In 1997, three years before the start of the 2000 Games in Sydney, Sutton was running a swim clinic at the Australian Institute of Sport when police showed up and arrested him. Against the backdrop of triathlon’s Olympic debut, the emotionally gripping story swept the Australian media, generating headlines like DREAM COACH ADMITS SEX WITH GIRL.

Sutton was charged with ten counts of what, in Australia, is called “indecent dealings” with a minor. Anderson says he pressed for a rape charge, which carries a stiffer penalty, but the police dismissed this after their investigation. In the end, Sutton pleaded guilty to six counts of indecent dealings. But his position has been that, even though the sex shouldn’t have happened, it was consensual. When he talked about the case later, he went on the offensive.
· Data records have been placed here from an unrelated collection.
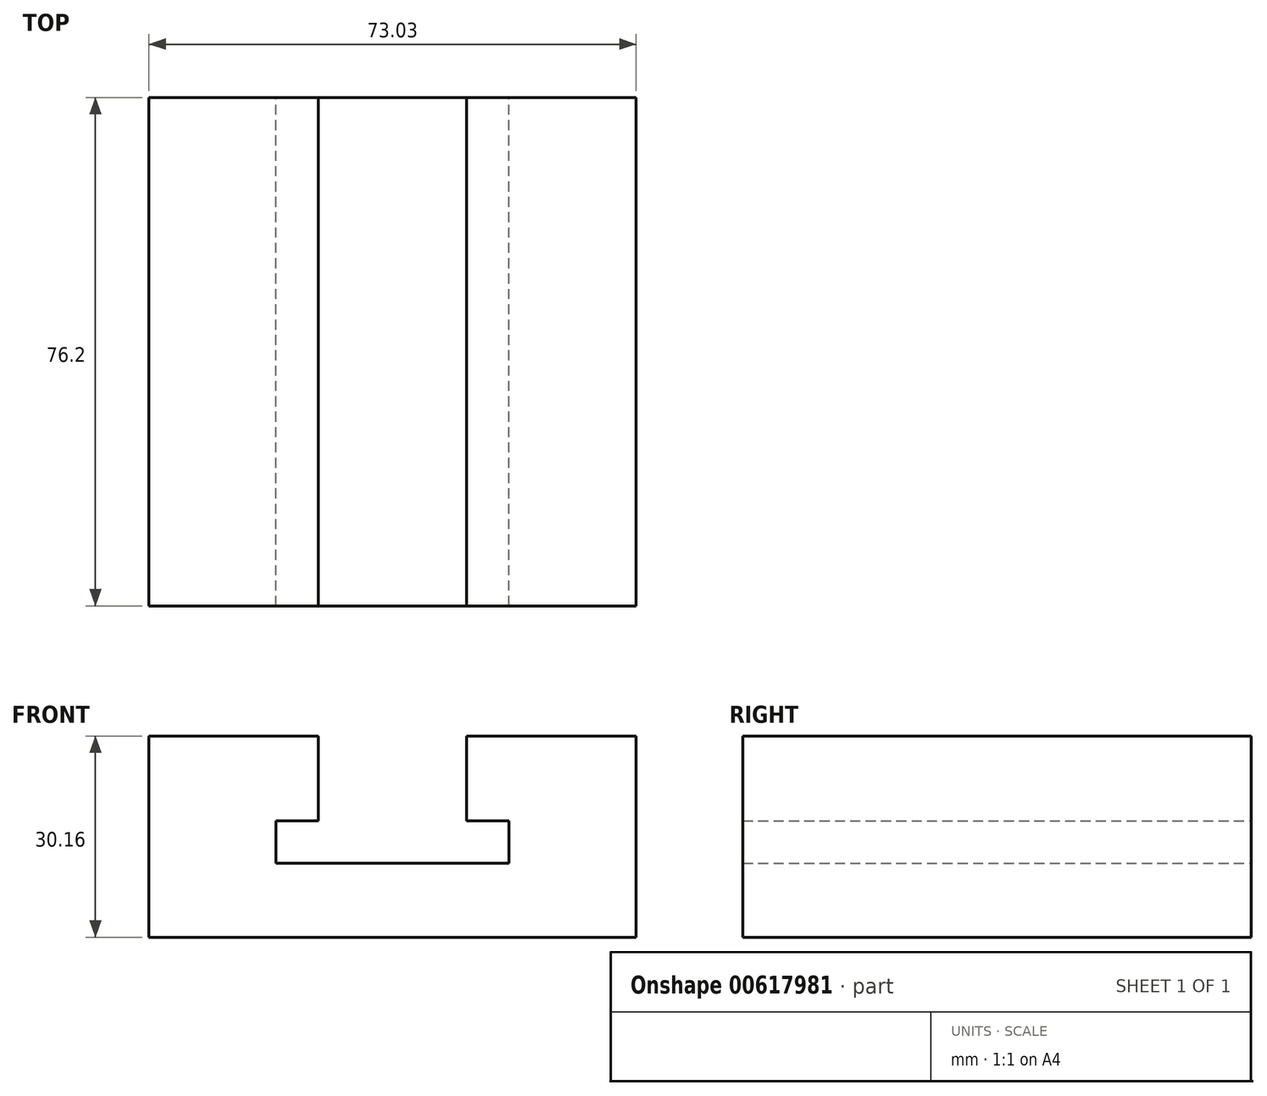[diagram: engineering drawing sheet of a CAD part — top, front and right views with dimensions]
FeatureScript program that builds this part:
annotation { "Feature Type Name" : "Feature", "Feature Type Description" : "" }
export const myFeature = defineFeature(function(context is Context, id is Id, definition is map)
    precondition{}
    {
        {
            var Q0;
            Q0=qCreatedBy(makeId("Front.planeOp"),FACE);
            var sketch = newSketch(context, id + "F0", { "sketchPlane" : qUnion([Q0])});
            skLineSegment(sketch, "E0", {"start": v(0, 0) * mm, "end": v(0, 30.16) * mm});
            skLineSegment(sketch, "E1", {"start": v(0, 30.16) * mm, "end": v(25.4, 30.16) * mm});
            skLineSegment(sketch, "E2", {"start": v(25.4, 30.16) * mm, "end": v(25.4, 17.46) * mm});
            skLineSegment(sketch, "E3", {"start": v(25.4, 17.46) * mm, "end": v(19.05, 17.46) * mm});
            skLineSegment(sketch, "E4", {"start": v(19.05, 17.46) * mm, "end": v(19.05, 11.11) * mm});
            skLineSegment(sketch, "E5", {"start": v(53.98, 11.11) * mm, "end": v(53.98, 17.46) * mm});
            skLineSegment(sketch, "E6", {"start": v(53.98, 17.46) * mm, "end": v(47.62, 17.46) * mm});
            skLineSegment(sketch, "E7", {"start": v(47.62, 17.46) * mm, "end": v(47.62, 30.16) * mm});
            skLineSegment(sketch, "E8", {"start": v(47.62, 30.16) * mm, "end": v(73.03, 30.16) * mm});
            skLineSegment(sketch, "E9", {"start": v(73.03, 30.16) * mm, "end": v(73.03, 0) * mm});
            skLineSegment(sketch, "E10", {"start": v(0, 0) * mm, "end": v(73.03, 0) * mm});
            skLineSegment(sketch, "E11", {"start": v(19.05, 11.11) * mm, "end": v(53.98, 11.11) * mm});
            skSolve(sketch);
        }
        {
            var Q0;
            Q0=makeQuery(id+"F0.imprint","IMPRINT",FACE,{"disambiguationData":[TD([[makeQuery(id+"F0.imprint","IMPRINT",EDGE,{"derivedFrom":sQuery(id+"F0.wireOp",EDGE,"E0")}),-1.0]])]});
            extrude(context, id + "F1", {"entities" : qUnion([Q0]), "depth" : 76.2 * mm, "offsetDistance" : 25.4 * mm});
        }
    });
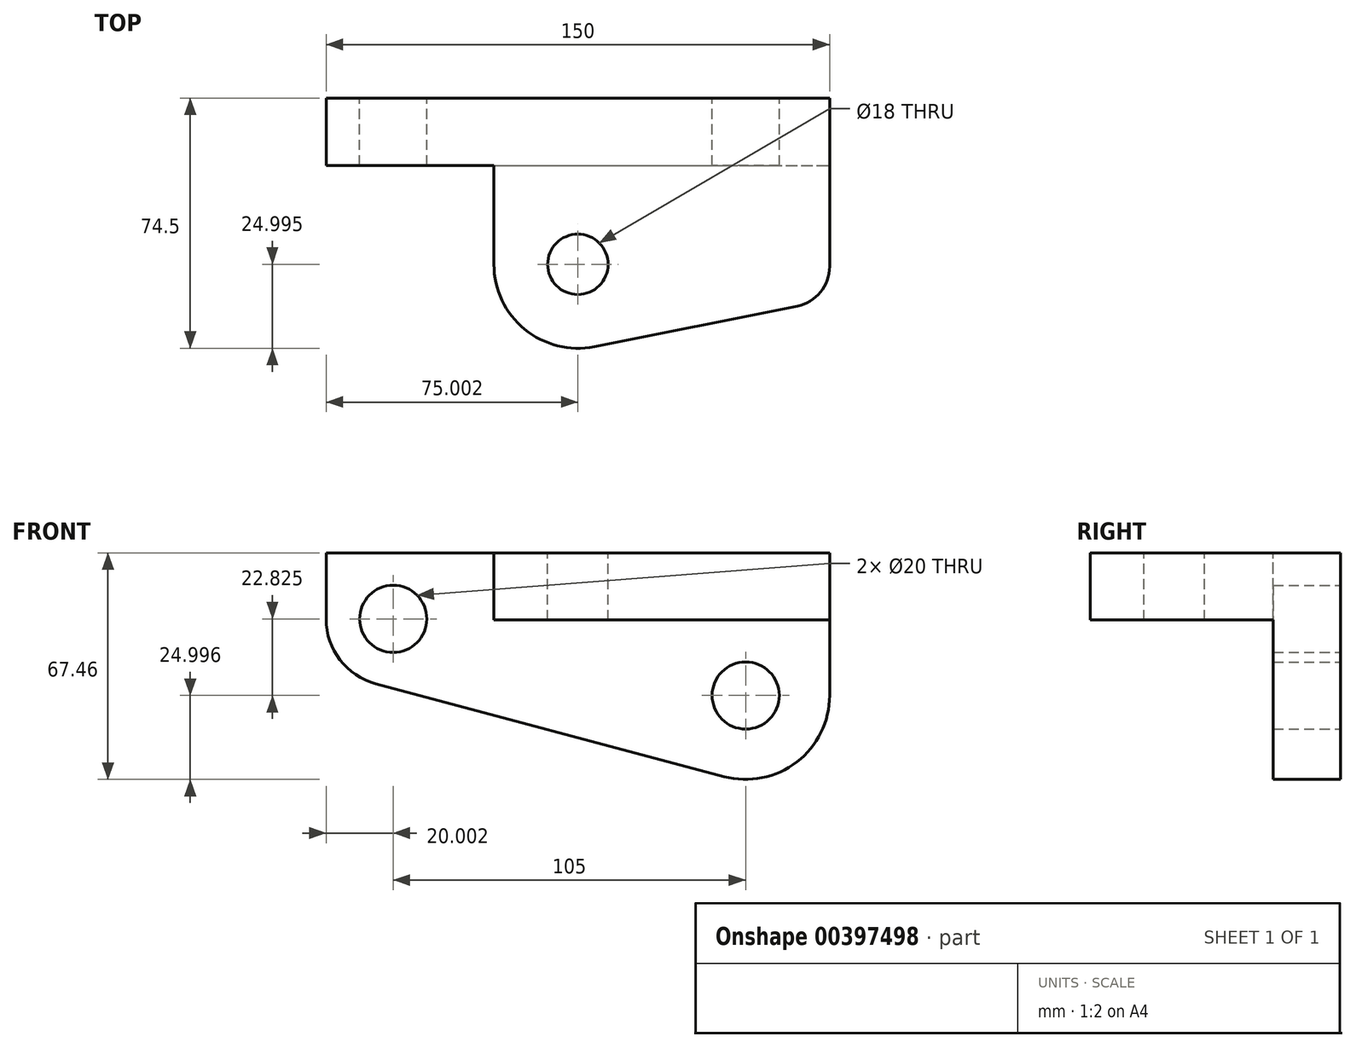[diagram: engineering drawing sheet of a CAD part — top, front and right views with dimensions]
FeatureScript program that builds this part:
annotation { "Feature Type Name" : "Feature", "Feature Type Description" : "" }
export const myFeature = defineFeature(function(context is Context, id is Id, definition is map)
    precondition{}
    {
        {
            var Q0;
            Q0=qCreatedBy(makeId("Front.planeOp"),FACE);
            var sketch = newSketch(context, id + "F0", { "sketchPlane" : qUnion([Q0])});
            skLineSegment(sketch, "E0", {"start": v(-76.38, 0.5) * mm, "end": v(-76.38, 20.14) * mm});
            skLineSegment(sketch, "E1", {"start": v(-76.38, 20.14) * mm, "end": v(73.62, 20.14) * mm});
            skLineSegment(sketch, "E2", {"start": v(73.62, 20.14) * mm, "end": v(73.62, -22.32) * mm});
            skLineSegment(sketch, "E3", {"start": v(-61.53, -18.82) * mm, "end": v(42.18, -46.48) * mm});
            skPoint(sketch, "E4.visualSharp", {"position": v(-76.38, -14.86) * mm});
            skArc(sketch, "E4.filletArc", {"start": v(-76.38, 0.5) * mm, "mid": v(-72.24, -11.68) * mm, "end": v(-61.53, -18.82) * mm});
            skPoint(sketch, "E5.visualSharp", {"position": v(73.62, -54.86) * mm});
            skArc(sketch, "E5.filletArc", {"start": v(42.18, -46.48) * mm, "mid": v(63.85, -42.15) * mm, "end": v(73.62, -22.32) * mm});
            skCircle(sketch, "E6", {"center": v(-56.38, 0.5) * mm, "radius": 10 * mm});
            skCircle(sketch, "E7", {"center": v(48.62, -22.32) * mm, "radius": 10 * mm});
            skSolve(sketch);
        }
        {
            var Q0;
            Q0=makeQuery(id+"F0.imprint","IMPRINT",FACE,{"disambiguationData":[TD([[makeQuery(id+"F0.imprint","IMPRINT",EDGE,{"derivedFrom":sQuery(id+"F0.wireOp",EDGE,"E0")}),-1.0]])]});
            extrude(context, id + "F1", {"entities" : qUnion([Q0]), "depth" : 20 * mm});
        }
        {
            var Q0;
            Q0=makeQuery(id+"F1.opExtrude","SWEPT_FACE",FACE,{"disambiguationData":[OSD([sQuery(id+"F0.wireOp",EDGE,"E1")])]});
            var sketch = newSketch(context, id + "F2", { "sketchPlane" : qUnion([Q0])});
            skLineSegment(sketch, "E8", {"start": v(73.62, 0) * mm, "end": v(73.62, -60) * mm});
            skLineSegment(sketch, "E9", {"start": v(73.62, 0) * mm, "end": v(-26.38, 0) * mm});
            skLineSegment(sketch, "E10", {"start": v(-26.38, 0) * mm, "end": v(-26.38, -49.5) * mm});
            skLineSegment(sketch, "E11", {"start": v(3.52, -74.02) * mm, "end": v(73.62, -60) * mm});
            skPoint(sketch, "E12.visualSharp", {"position": v(-26.38, -80) * mm});
            skArc(sketch, "E12.filletArc", {"start": v(-26.38, -49.5) * mm, "mid": v(-17.23, -68.84) * mm, "end": v(3.52, -74.02) * mm});
            skCircle(sketch, "E13", {"center": v(-1.38, -49.5) * mm, "radius": 9 * mm});
            skSolve(sketch);
        }
        {
            var Q0;
            {var subQ4=sQuery(id+"F2.wireOp",EDGE,"E11");Q0=makeQuery(id+"F2.imprint","IMPRINT",FACE,{"disambiguationData":[TD([[makeQuery(id+"F2.imprint","IMPRINT",EDGE,{"derivedFrom":subQ4}),1.0]])]});}
            extrude(context, id + "F3", {"entities" : qUnion([Q0]), "operationType" : NewBodyOperationType.ADD, "oppositeDirection" : true, "depth" : 20 * mm});
        }
        {
            var Q0;
            Q0=makeQuery(id+"F3.opExtrude","SWEPT_EDGE",EDGE,{"disambiguationData":[OSD([sQuery(id+"F2.wireOp",EDGE,"E8"),sQuery(id+"F2.wireOp",EDGE,"E11")])]});
            fillet(context, id + "F4", {"entities" : qUnion([Q0]), "radius" : 12 * mm, "tangentPropagation" : true, "allowEdgeOverflow" : false});
        }
    });
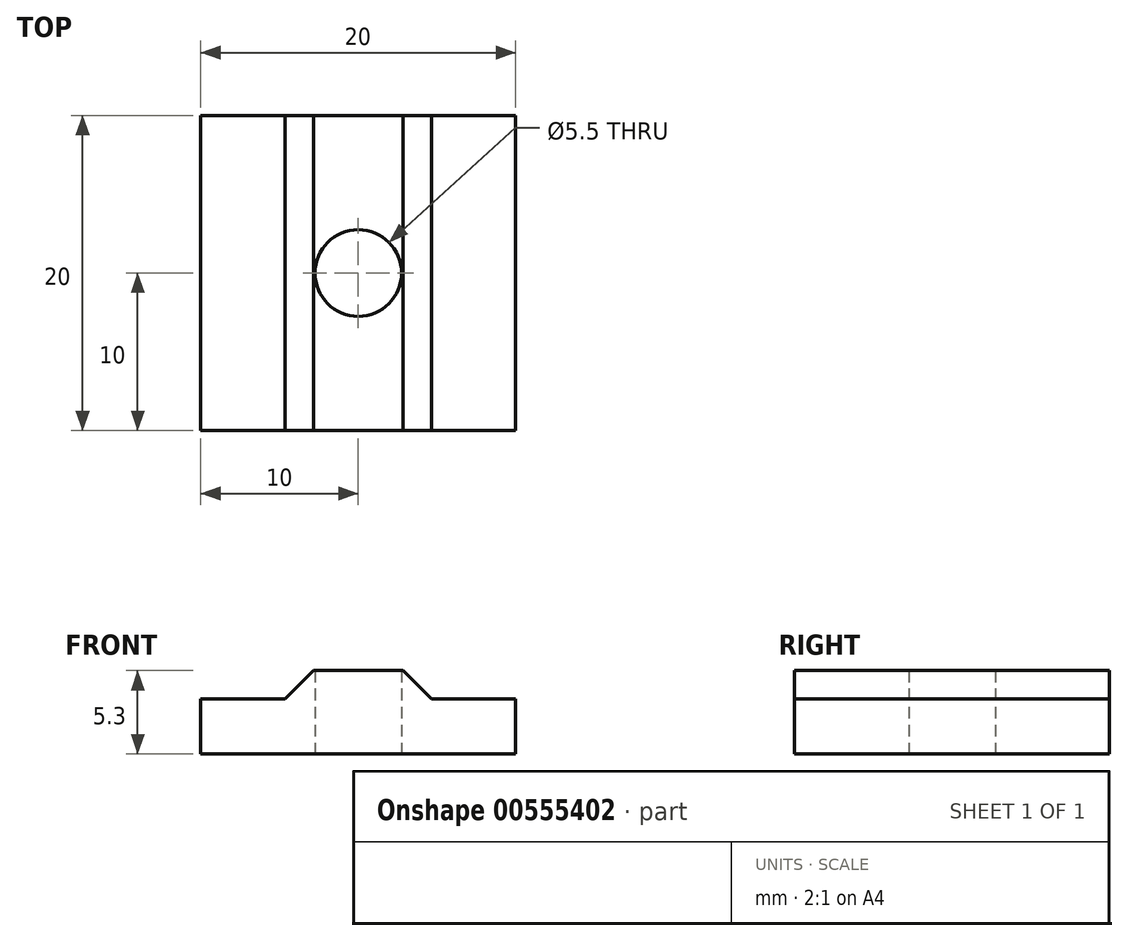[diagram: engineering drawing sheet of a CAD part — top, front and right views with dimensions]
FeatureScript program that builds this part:
annotation { "Feature Type Name" : "Feature", "Feature Type Description" : "" }
export const myFeature = defineFeature(function(context is Context, id is Id, definition is map)
    precondition{}
    {
        {
            var Q0;
            Q0=qCreatedBy(makeId("Front.planeOp"),FACE);
            var sketch = newSketch(context, id + "F0", { "sketchPlane" : qUnion([Q0])});
            skLineSegment(sketch, "E0", {"start": v(-10, 0) * mm, "end": v(10, 0) * mm});
            skLineSegment(sketch, "E1", {"start": v(10, 0) * mm, "end": v(10, 3.5) * mm});
            skLineSegment(sketch, "E2", {"start": v(10, 3.5) * mm, "end": v(4.64, 3.5) * mm});
            skLineSegment(sketch, "E3", {"start": v(4.64, 3.5) * mm, "end": v(2.84, 5.3) * mm});
            skLineSegment(sketch, "E4", {"start": v(2.84, 5.3) * mm, "end": v(-2.84, 5.3) * mm});
            skLineSegment(sketch, "E5", {"start": v(0, 0) * mm, "end": v(0, 5.3) * mm, "construction": true});
            skLineSegment(sketch, "E6.MirrorCS", {"start": v(-4.64, 3.5) * mm, "end": v(-2.84, 5.3) * mm});
            skLineSegment(sketch, "E7.MirrorCS", {"start": v(-10, 3.5) * mm, "end": v(-4.64, 3.5) * mm});
            skLineSegment(sketch, "E8.MirrorCS", {"start": v(-10, 0) * mm, "end": v(-10, 3.5) * mm});
            skSolve(sketch);
        }
        {
            var Q0;
            Q0 = qSketchRegion(id + "F0", true);
            extrude(context, id + "F1", {"entities" : qUnion([Q0]), "depth" : 20 * mm, "offsetDistance" : 25 * mm, "symmetric" : true});
        }
        {
            var Q0;
            Q0=makeQuery(id+"F1.opExtrude","SWEPT_FACE",FACE,{"disambiguationData":[OSD([sQuery(id+"F0.wireOp",EDGE,"E0")])]});
            var sketch = newSketch(context, id + "F2", { "sketchPlane" : qUnion([Q0])});
            skCircle(sketch, "E9", {"center": v(0, 0) * mm, "radius": 2.75 * mm});
            skSolve(sketch);
        }
        {
            var Q0;
            Q0 = qSketchRegion(id + "F2", true);
            extrude(context, id + "F3", {"entities" : qUnion([Q0]), "operationType" : NewBodyOperationType.REMOVE, "endBound" : BoundingType.THROUGH_ALL, "oppositeDirection" : true, "depth" : 25 * mm, "offsetDistance" : 25 * mm});
        }
    });
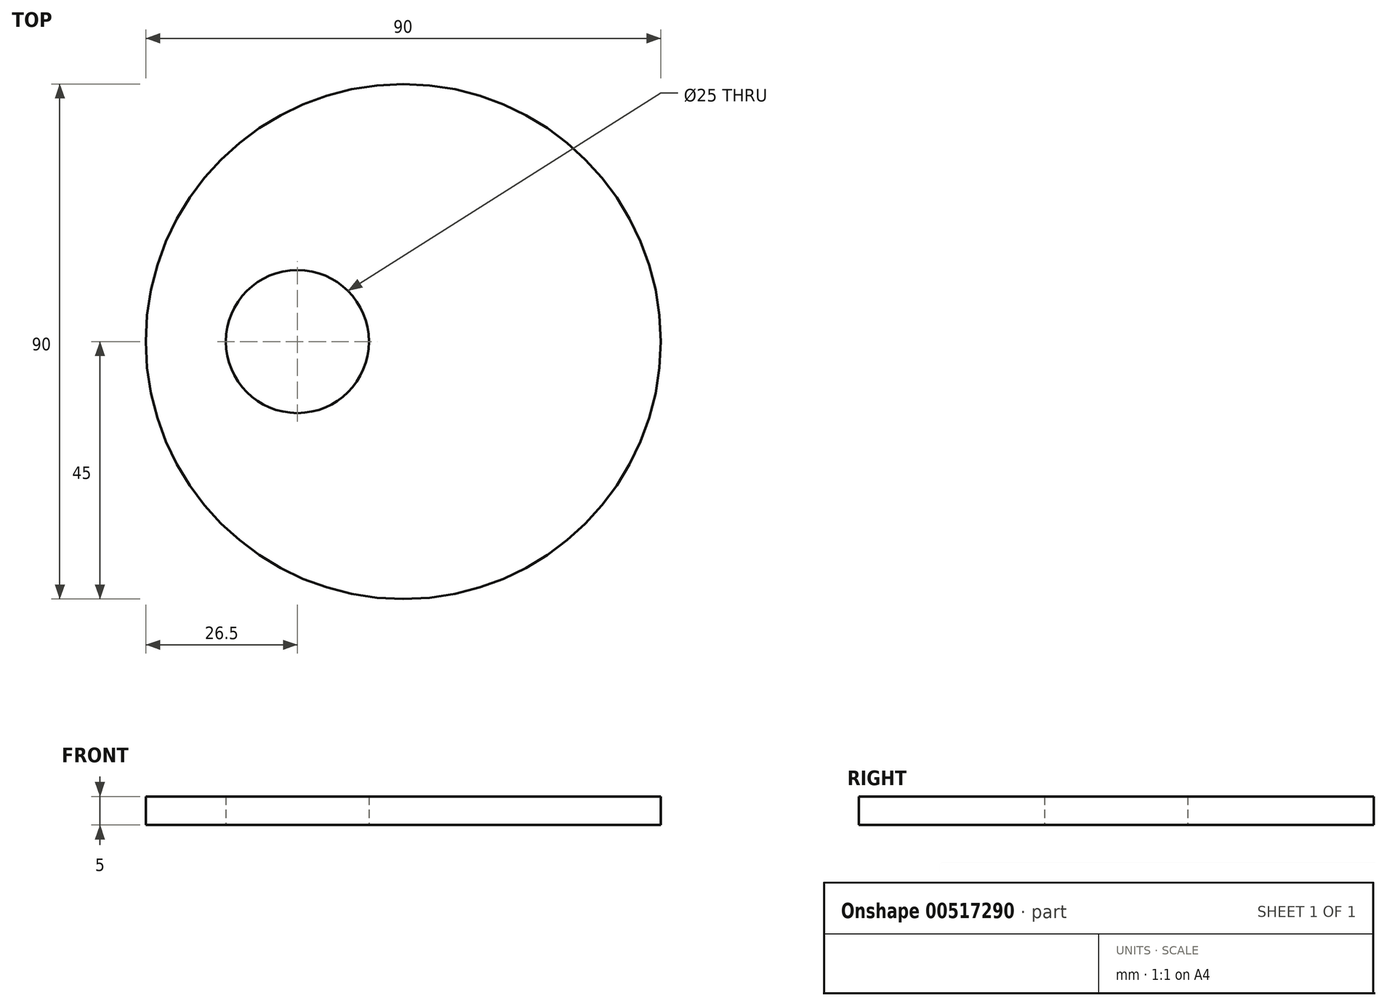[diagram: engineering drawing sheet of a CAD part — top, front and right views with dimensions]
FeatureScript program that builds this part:
annotation { "Feature Type Name" : "Feature", "Feature Type Description" : "" }
export const myFeature = defineFeature(function(context is Context, id is Id, definition is map)
    precondition{}
    {
        {
            var Q0;
            Q0=qCreatedBy(makeId("Top.planeOp"),FACE);
            var sketch = newSketch(context, id + "F0", { "sketchPlane" : qUnion([Q0])});
            skCircle(sketch, "E0", {"center": v(0, 0) * mm, "radius": 45 * mm});
            skCircle(sketch, "E1", {"center": v(-18.5, 0) * mm, "radius": 12.5 * mm});
            skSolve(sketch);
        }
        {
            var Q0;
            Q0 = qSketchRegion(id + "F0", true);
            extrude(context, id + "F1", {"entities" : qUnion([Q0]), "depth" : 5 * mm, "offsetDistance" : 25 * mm});
        }
    });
“Everyone yelled it was rape, but it wasn’t rape at all,” he told one Australian reporter. “I was never going to, under any circumstances, plead guilty to rape or anything like that. I wanted the charges changed to something more appropriate, and they did that.”

At one point during my e-mail correspondence with Sutton, I asked him to verify certain details about the three-year sanctions he was supposed to serve. He took that as a cue to rail against that penalty one more time. “The whole situation was a farce,” he replied. “They could cancel my registration, with their organizations, legally. They could do absolutely nothing more. The barring and stuff was all fantasy on their behalf.”

The takeaway? Sutton is sorry in some ways, defiant in others. If he wanted to, he could show up at Kona this month, clipboard in hand, but I don’t think he will. Instead he’ll stay in the limbo zone, sending athletes out there to make his statements for him.

THE FINAL AFTERNOON of my stay in the Philippines, I ride in Sutton’s van as he follows Wellington on a hard bike ride. He’s sent the team off in front of her, explaining to me that her bike strength was demoralizing not only most of the women but some of the men. “Look at that,” he says, pointing to the speedometer as we buzz along a flat road. It reads a bit over 30 miles per hour. “This is what I was seeing last year. And people thought I was crazy to send her to Hawaii.”Wellington is looking fitter than she did last October, stronger and several pounds lighter. Wellington has said it’s important to her to show the world she’s for real. Having crushed the doubters, the question now is whether she will break to pieces, get sick of it all, or leave Sutton. Another rap is that he burns people out. One of those who stuck with him the longest, Loretta Harrop, struggled with injuries in the last part of her career.

“We’ve gone up against Sutton for 20 years now,” says Pete Coulson, an Aussie who has coached his wife, Michellie Jones, from the early 1990s to the present. “I think Michellie came in second to four of his world champions. If you look at results only, he’s the best coach there is, no doubt about it.”

Coulson’s criticism of his rival centers on the cumulative mental and physical punishment he doles out. “You look at his athletes, they’re phenomenal for about two years and then they’re gone. Michellie wouldn’t last in his program. Do you want to be great for two years, or do you want a career? Time will tell with Wellington. Looking at her right now, she may be the best Ironman triathlete ever produced.”

Rukosuev who grew up training on a swim team in Siberia doesn’t see the problem. “It was when I was closest to injury that I had my best races,” he says. “Would you rather have the two years of success or five years of mediocrity? Yes, Sutton buries you. Or you could be mediocre for five years. Who cares?”